Fragmentations of (M-H)- anions of underivatised peptides. Part 2: Characteristic cleavages of Ser and Cys and of disulfides and other post-translational modifications, together with some unusual internal processes.

In a previous review (Bowie, Brinkworth, & Dua (2002); Mass Spectrom Rev 21:87-107) we described the characteristic backbone cleavages and side chain fragmentations which occur from (M-H)(-) parent anions of underivatized peptides. This work is briefly summarized in the present review. Cys was not described in the previous review: here we describe the Cys characteristic side chain loss of H(2)S, together with its gamma backbone cleavage. These processes are compared with those of the related Ser. All experimental observations are backed up with theoretical studies at the HF/6-31G(d)//AM1 level of theory, a level of theory which we have shown gives good geometries and acceptable relative energies. The negative ion cleavages of a number of post-translational modifications are described. Negative ion mass spectrometry is the method of choice for identification of disulfides in both peptides and proteins. Intramolecular disulfides are identified by the presence of the fragment anion [(M-H)(-)-H(2)S(2)], and CID MS2 of this fragment normally identifies the positions of the two Cys residues and often the full sequence of the peptide. An unsymmetrically substituted intermolecular disulfide can give up to eight characteristic fragment anions, and CID MS2 of some, or all of these often provides the full sequence of those peptides which form the initial intermolecular disulfide linkage.
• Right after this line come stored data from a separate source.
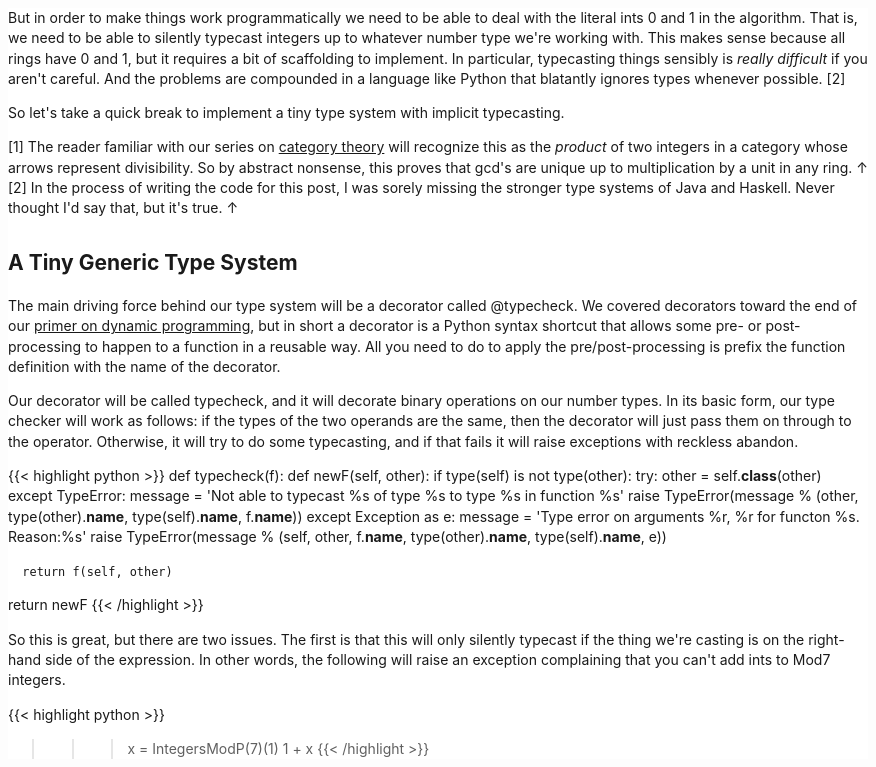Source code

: But in order to make things work programmatically we need to be able to deal with the literal ints 0 and 1 in the algorithm. That is, we need to be able to silently typecast integers up to whatever number type we're working with. This makes sense because all rings have 0 and 1, but it requires a bit of scaffolding to implement. In particular, typecasting things sensibly is _really difficult_ if you aren't careful. And the problems are compounded in a language like Python that blatantly ignores types whenever possible. [2]

So let's take a quick break to implement a tiny type system with implicit typecasting.

[1] The reader familiar with our series on [category theory](http://jeremykun.com/2013/05/24/universal-properties/) will recognize this as the _product_ of two integers in a category whose arrows represent divisibility. So by abstract nonsense, this proves that gcd's are unique up to multiplication by a unit in any ring. ↑
[2] In the process of writing the code for this post, I was sorely missing the stronger type systems of Java and Haskell. Never thought I'd say that, but it's true. ↑


## A Tiny Generic Type System


The main driving force behind our type system will be a decorator called @typecheck. We covered decorators toward the end of our [primer on dynamic programming](http://jeremykun.com/2012/01/12/a-spoonful-of-python/), but in short a decorator is a Python syntax shortcut that allows some pre- or post-processing to happen to a function in a reusable way. All you need to do to apply the pre/post-processing is prefix the function definition with the name of the decorator.

Our decorator will be called typecheck, and it will decorate binary operations on our number types. In its basic form, our type checker will work as follows: if the types of the two operands are the same, then the decorator will just pass them on through to the operator. Otherwise, it will try to do some typecasting, and if that fails it will raise exceptions with reckless abandon.

{{< highlight python >}}
def typecheck(f):
   def newF(self, other):
      if type(self) is not type(other):
         try:
            other = self.__class__(other)
         except TypeError:
            message = 'Not able to typecast %s of type %s to type %s in function %s'
            raise TypeError(message % (other, type(other).__name__, type(self).__name__, f.__name__))
         except Exception as e:
            message = 'Type error on arguments %r, %r for functon %s. Reason:%s'
            raise TypeError(message % (self, other, f.__name__, type(other).__name__, type(self).__name__, e))

      return f(self, other)

   return newF
{{< /highlight >}}

So this is great, but there are two issues. The first is that this will only silently typecast if the thing we're casting is on the right-hand side of the expression. In other words, the following will raise an exception complaining that you can't add ints to Mod7 integers.

{{< highlight python >}}
>>> x = IntegersModP(7)(1)
>>> 1 + x
{{< /highlight >}}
Negative ion cleavages of disulfides are the most energetically favored of all peptide negative cleavages studied to date. Negative ion mass spectrometry is also valuable for the identification of pyroglutamates, sulfates and phosphates. Finally, some unusual fragmentations are described which involve cyclization/elimination reactions which require the decomposing (M-H)(-) parent anions to adopt the same helical conformation that these peptides have in solution.